(RECORDS SHOWN)
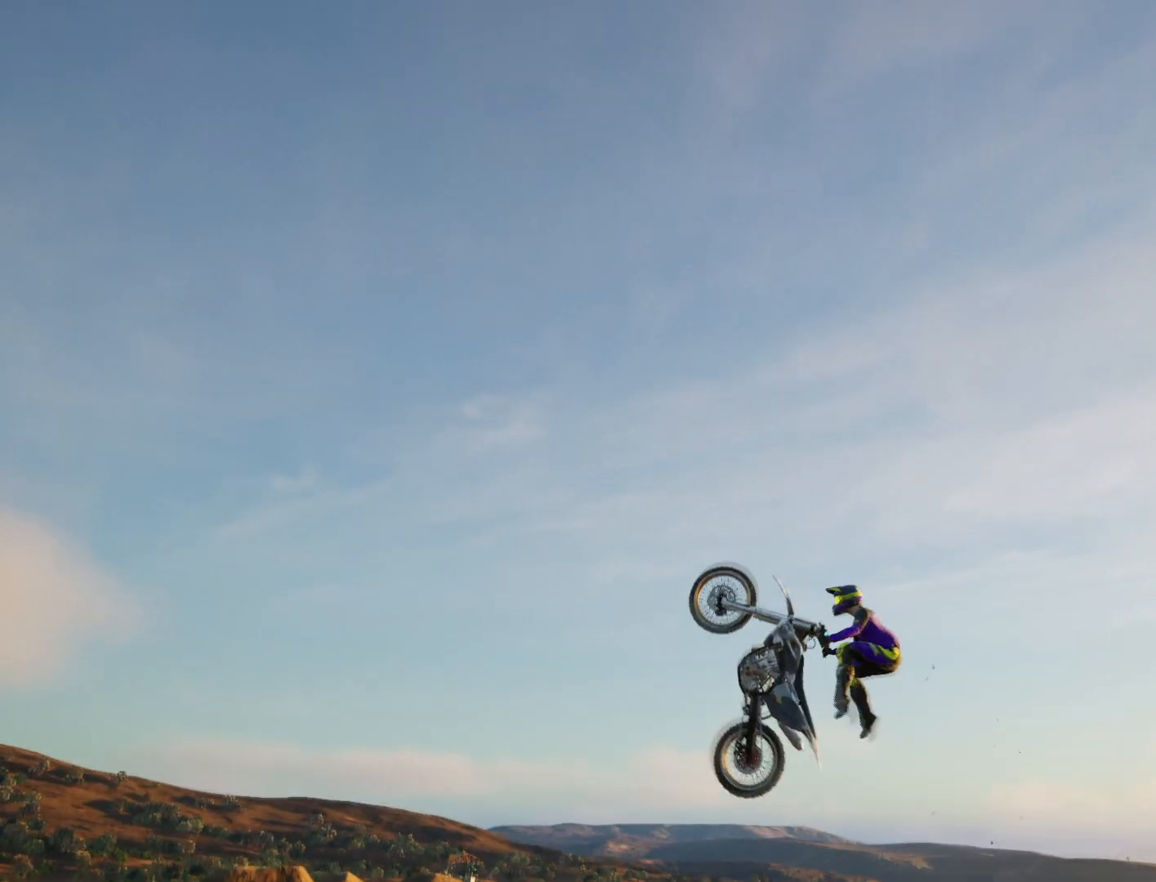
{"buttons": ["R2"], "left_stick": "down", "right_stick": "down", "events": []}
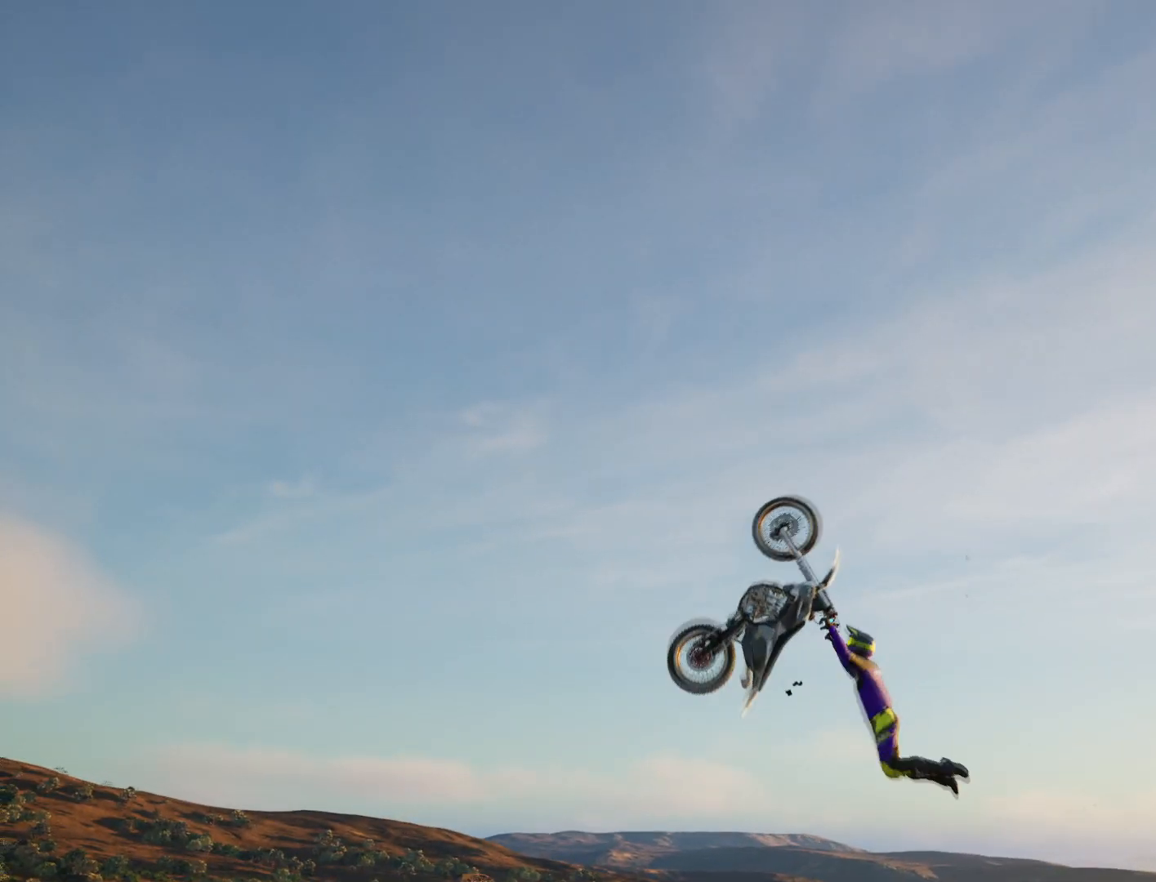
{"buttons": ["R2"], "left_stick": "down", "right_stick": "down", "events": []}
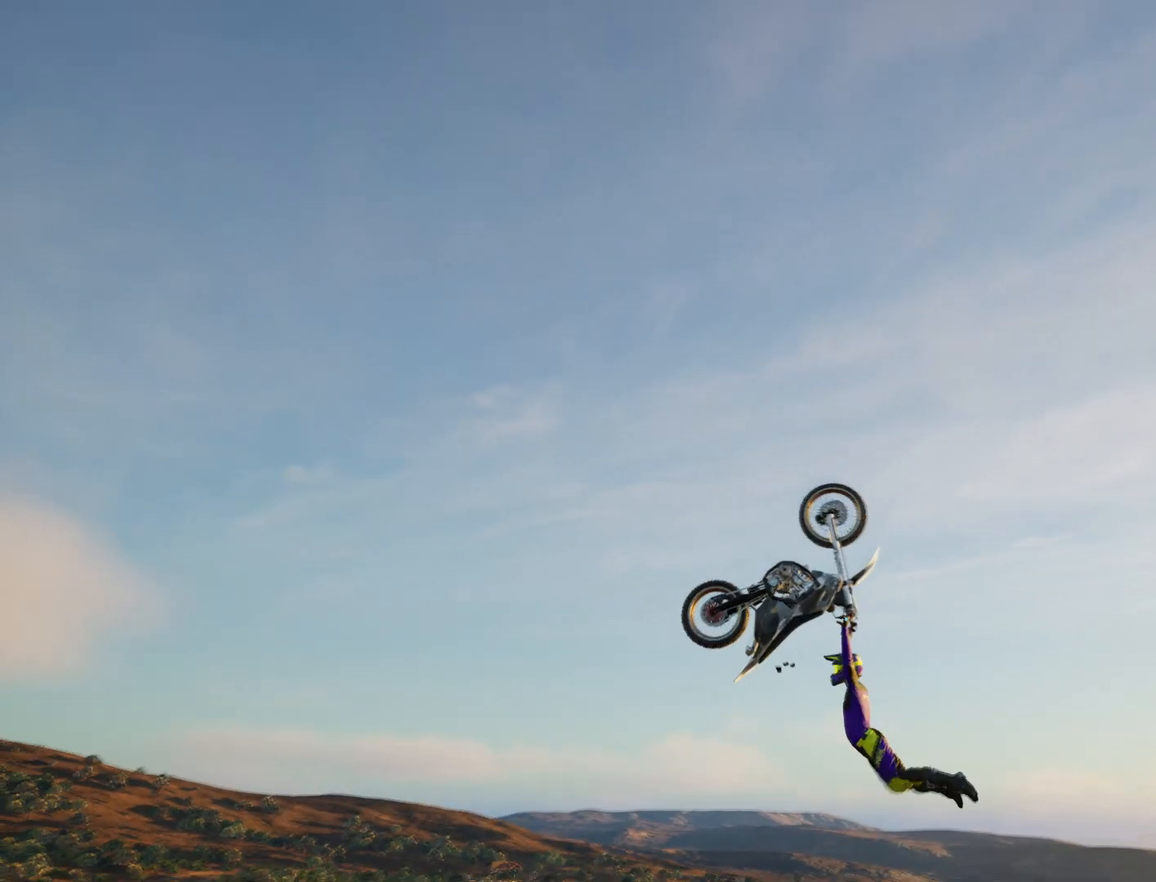
{"buttons": ["R2"], "left_stick": "down", "right_stick": "down", "events": []}
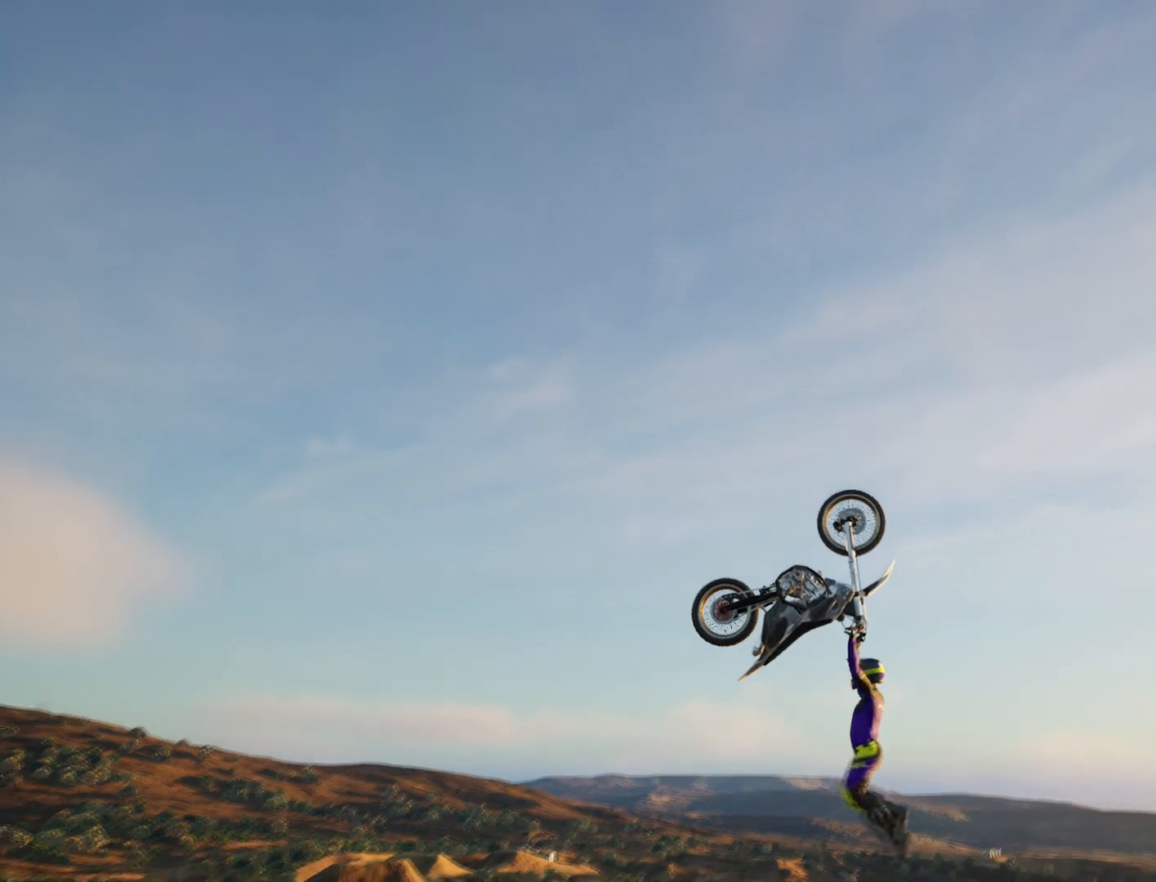
{"buttons": ["R2"], "left_stick": "down", "right_stick": "center", "events": [[500, "right_stick", "center"]]}
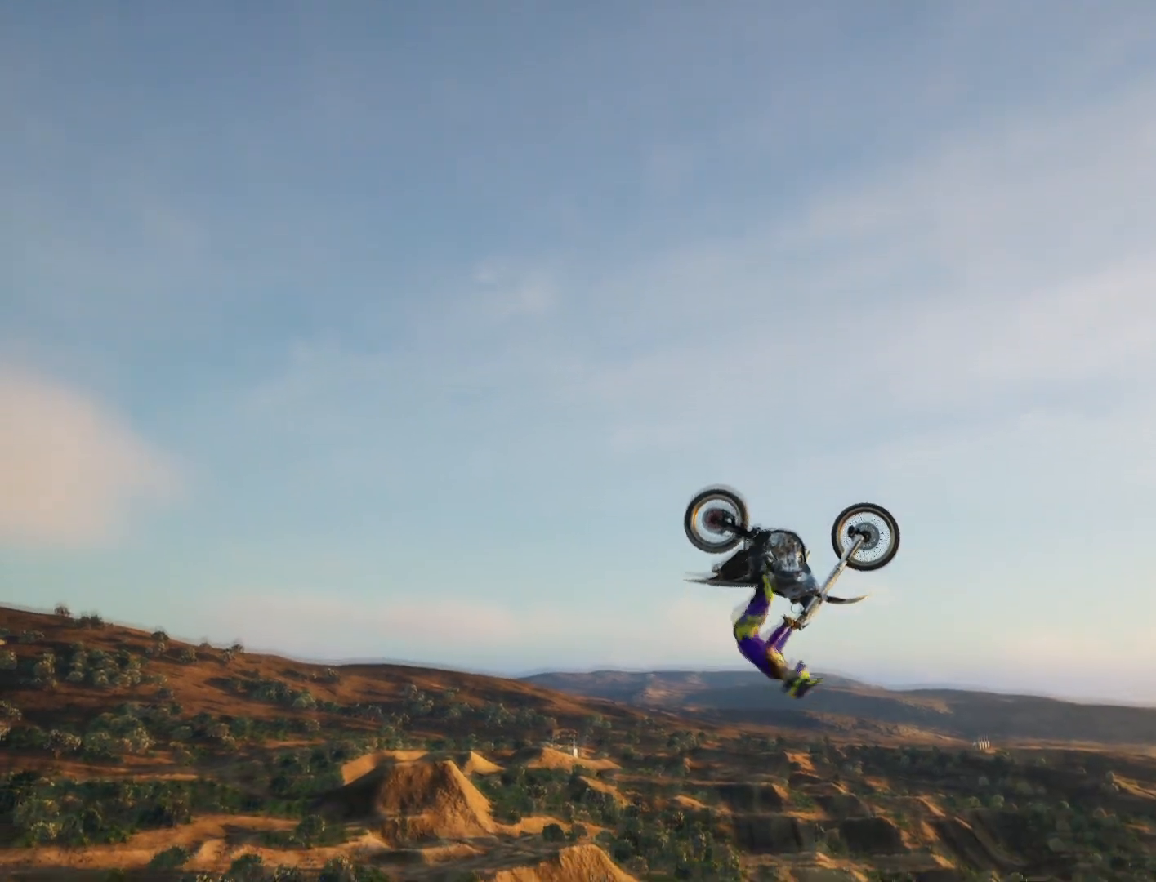
{"buttons": [], "left_stick": "center", "right_stick": "center", "events": [[50, "left_stick", "center"], [117, "R2", "up"]]}
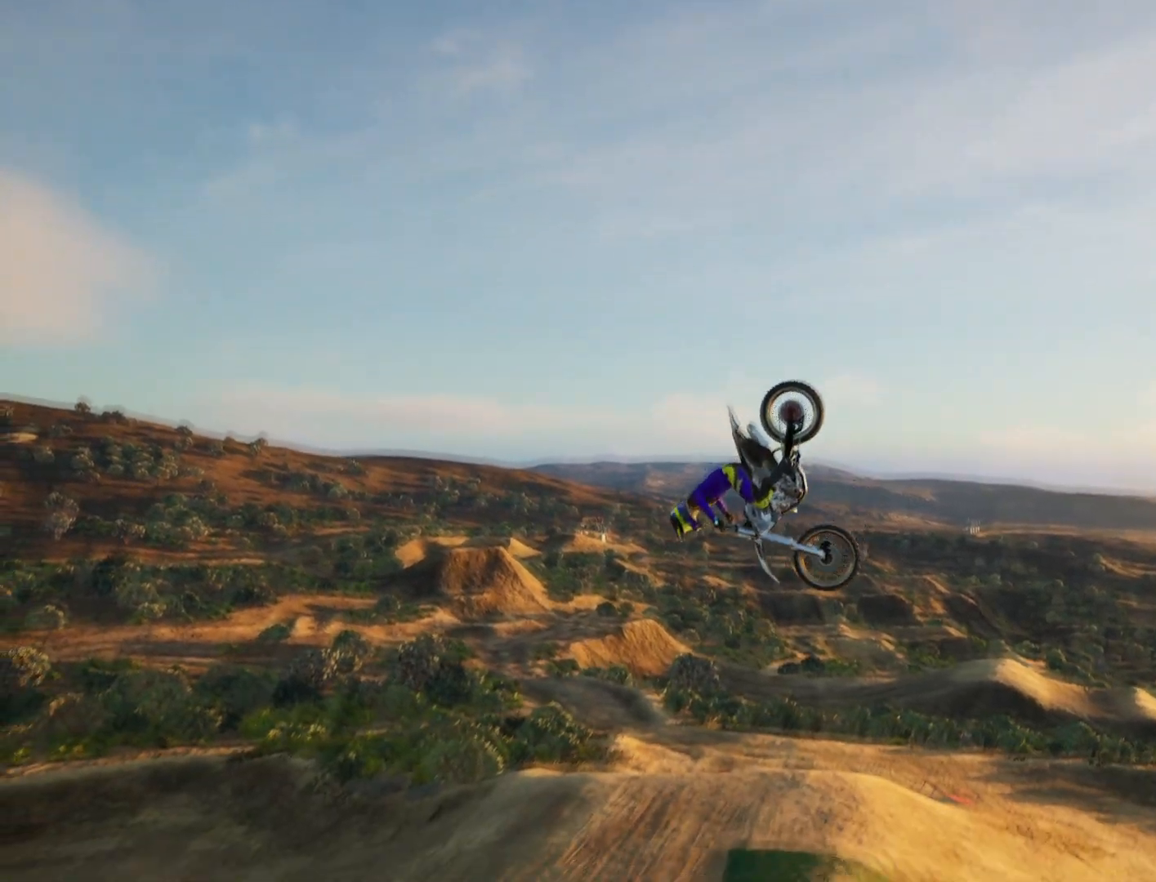
{"buttons": [], "left_stick": "center", "right_stick": "center", "events": [[16, "R2", "down"], [117, "R2", "up"]]}
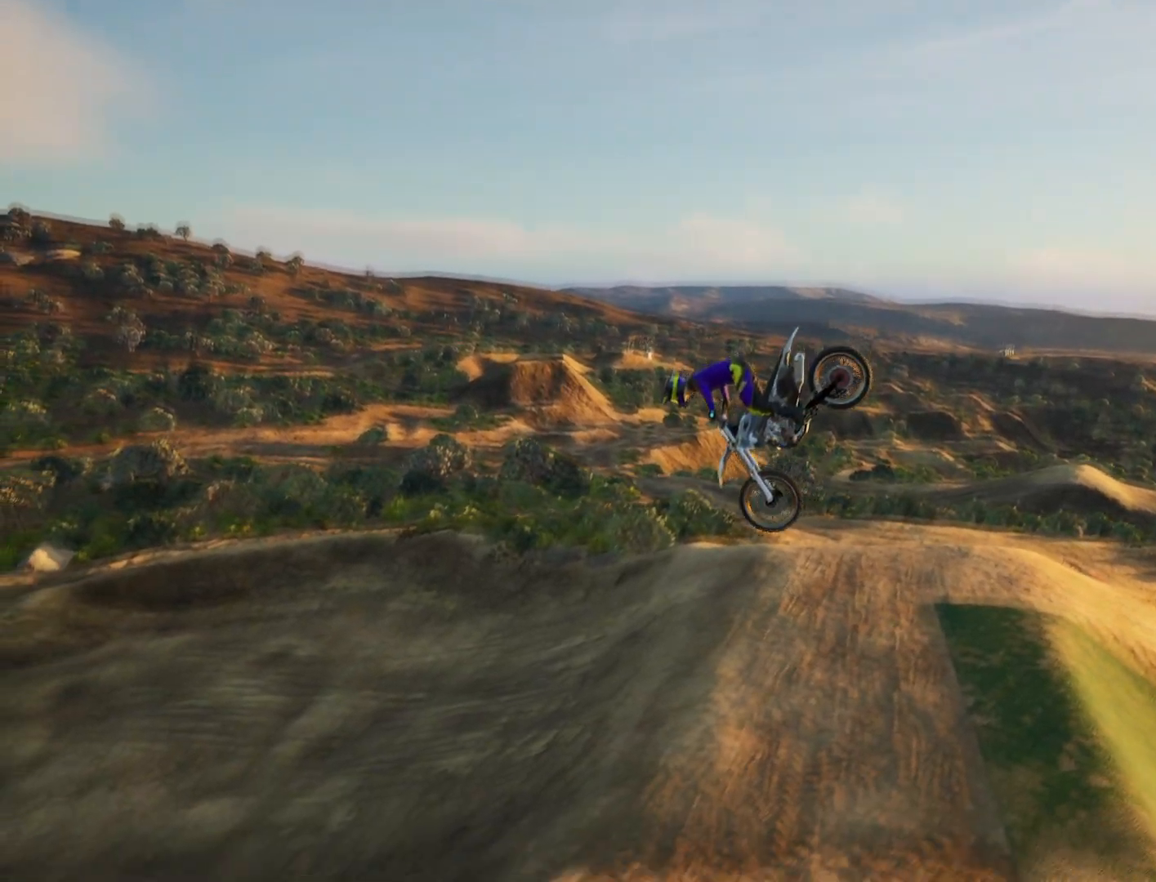
{"buttons": [], "left_stick": "center", "right_stick": "center", "events": [[200, "R2", "down"], [351, "R2", "up"]]}
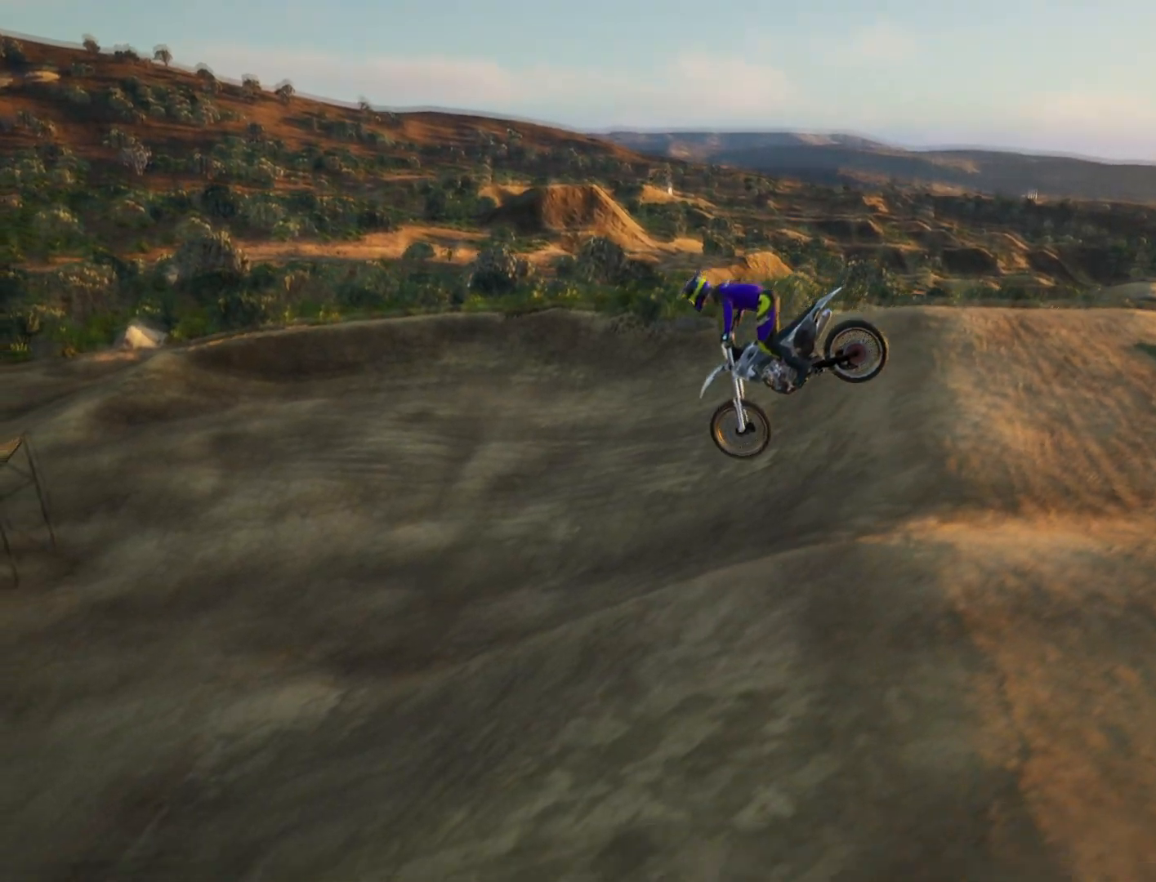
{"buttons": ["R2"], "left_stick": "center", "right_stick": "center", "events": [[50, "R2", "down"], [250, "R2", "up"], [367, "R2", "down"]]}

(AIM OF THE TASK)
Copy the entries above faithfully and omit every image.

(SOLUTION FOR THIS EXERCISE)
{"buttons": ["R2"], "left_stick": "down", "right_stick": "down", "events": []}
{"buttons": ["R2"], "left_stick": "down", "right_stick": "down", "events": []}
{"buttons": ["R2"], "left_stick": "down", "right_stick": "down", "events": []}
{"buttons": ["R2"], "left_stick": "down", "right_stick": "center", "events": [[500, "right_stick", "center"]]}
{"buttons": [], "left_stick": "center", "right_stick": "center", "events": [[50, "left_stick", "center"], [117, "R2", "up"]]}
{"buttons": [], "left_stick": "center", "right_stick": "center", "events": [[16, "R2", "down"], [117, "R2", "up"]]}
{"buttons": [], "left_stick": "center", "right_stick": "center", "events": [[200, "R2", "down"], [351, "R2", "up"]]}
{"buttons": ["R2"], "left_stick": "center", "right_stick": "center", "events": [[50, "R2", "down"], [250, "R2", "up"], [367, "R2", "down"]]}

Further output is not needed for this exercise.